The other night, I was driving home from Sharpsburg, Georgia, after a really great time at the Cathedral Church of Christ the King. I spent one evening with a home group. Awesome fellowship, great “potluck” buffet, and a really anointed time of prayer. They even prayed for me. Then, on Saturday, I got to go to a men’s breakfast catered for free by Waffle House. (I have never been to a Waffle House.) The Sunday was awesome, and Jesus was so central to the gathering. The music team just followed the flow of the Spirit. (They will be at Convocation.) It was so great, and I thought to myself, if I lived in Sharpsburg or that area, I could go to this Church.  
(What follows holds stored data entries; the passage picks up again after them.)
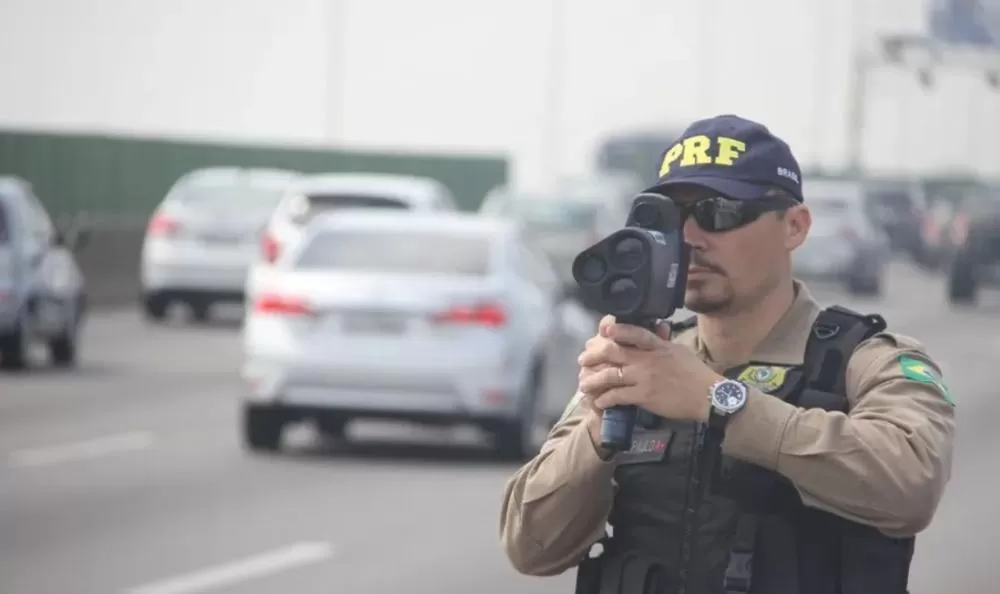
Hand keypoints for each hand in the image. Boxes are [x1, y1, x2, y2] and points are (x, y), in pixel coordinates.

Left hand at [576, 317, 720, 422]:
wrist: (708, 397)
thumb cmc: (695, 373)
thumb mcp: (678, 350)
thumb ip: (661, 342)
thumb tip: (654, 330)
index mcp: (658, 346)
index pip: (635, 333)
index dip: (617, 330)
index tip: (603, 329)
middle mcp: (648, 359)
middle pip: (613, 353)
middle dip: (594, 355)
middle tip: (583, 359)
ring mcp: (644, 378)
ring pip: (610, 376)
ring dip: (593, 380)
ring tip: (583, 384)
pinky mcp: (643, 396)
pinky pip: (617, 396)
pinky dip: (605, 399)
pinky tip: (599, 402)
During the drive, Cathy and I quietly savored the joy we had experienced over the weekend. It is a long ride on a straight highway with very few sights except signs that point to various gas stations and fast-food restaurants. We got closer and closer to my home in Jacksonville and had to go over a bridge and pass through downtown Jacksonville. Downtown Jacksonville, or at least the part by the bridge, is a poor part of town and a high-crime area.
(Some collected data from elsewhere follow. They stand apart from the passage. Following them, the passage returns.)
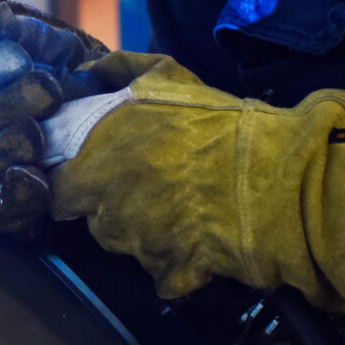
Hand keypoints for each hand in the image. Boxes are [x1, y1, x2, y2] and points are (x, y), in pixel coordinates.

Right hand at [0, 0, 107, 235]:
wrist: (87, 137)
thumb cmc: (52, 84)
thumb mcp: (41, 48)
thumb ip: (17, 29)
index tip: (19, 55)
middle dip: (3, 104)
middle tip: (49, 89)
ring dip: (7, 147)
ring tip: (41, 134)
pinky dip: (18, 193)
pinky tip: (40, 178)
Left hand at [48, 57, 344, 343]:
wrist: (284, 174)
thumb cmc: (227, 122)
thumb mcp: (170, 77)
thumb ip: (119, 70)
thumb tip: (86, 69)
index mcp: (102, 151)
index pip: (59, 185)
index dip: (77, 183)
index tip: (100, 177)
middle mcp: (111, 197)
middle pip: (93, 218)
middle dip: (114, 208)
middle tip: (155, 189)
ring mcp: (139, 238)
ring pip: (126, 246)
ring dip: (147, 234)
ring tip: (187, 208)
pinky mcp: (171, 270)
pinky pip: (163, 275)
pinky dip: (178, 266)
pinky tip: (202, 240)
It was really cold outside. Not usual for Jacksonville. We passed a large park. The park was filled with small tents that had been put up by men and women who were homeless and most likely struggling with drug or alcohol addiction. This is not a place for families that are homeless. Under my breath I said a “quick prayer” and thought to myself how painful and tragic this little tent city is. How tragic are the lives enslaved to drugs and alcohol. It reminded me that these men and women are made in the image of God. They are loved by the same God that loves me. They are there every night. Then I thought how tragic it was that I could, once again, make myself numb to this reality not far from the comfort of my home. Within a short time period, I had blocked the thoughts. There was nothing I could do now, and I had a scheduled appointment with my son-in-law and daughter for dinner at a local Thai restaurant.

How uncomfortable it can be to find Jesus in the homeless, the hungry, the poor, the prisoner, the stranger, and the naked. It is really uncomfortable when I think of the children in these situations. How uncomfortable it is when I allow myself to remember the suffering of aborted children around the world and the pain and distress of the women who thought it was their only choice. How I get unsettled in my soul when I think of the single mothers who decided to give birth and now face poverty because they have been abandoned by men. The truth is so disturbing. It is disturbing to look into the eyes of Christ Jesus when He comes to us in this way.

Lent reminds me that I desperately need a Savior. When I enter into my Romans Chapter 7 existence, the grace of Jesus brings me to the freedom and grace of the new Romans Chapter 8 life where there is no condemnation. I hope Lent will help me to live a little less “numb” to the suffering in the world.  

I admire the life of St. Teresa of Calcutta. I have a statue of her on my desk. What an amazing life of a person who went to the least of the least and brought life. The images of her holding dying men and women in her arms and giving them comfort are their last memories on this side of eternity. Her words to the Church were not “come to Calcutta and join the Sisters of Charity.” Her words were to love our family. To love the people right next to us. To soften our hearts to the voice of God and ask the Lord to open our eyes to see Jesus around us.  

All the disciplines of Lent will not make you holy. Fasting will not make you holy. Giving up things you should give up anyway will not make you holy, but it might make you healthy. Lent is a time to open up more to Jesus. When you do, you will become intensely aware of His holiness and His love for you. It will be a transformative time led by the Holy Spirit. In front of Jesus, we have an Isaiah 6 encounter.  

I will be traveling this year on Ash Wednesday. I won’t get Ashes, but I am going to read the invitation to Lent to myself and invite myself to the observance of a holy Lent. And, I will invite you now to go to Church on Ash Wednesday, if you can, and hear the invitation from Jesus to come to Him. May you have a holy Lent where, at the end, you are aware that it is by grace that we are saved. Our churches need to preach more grace and more mercy.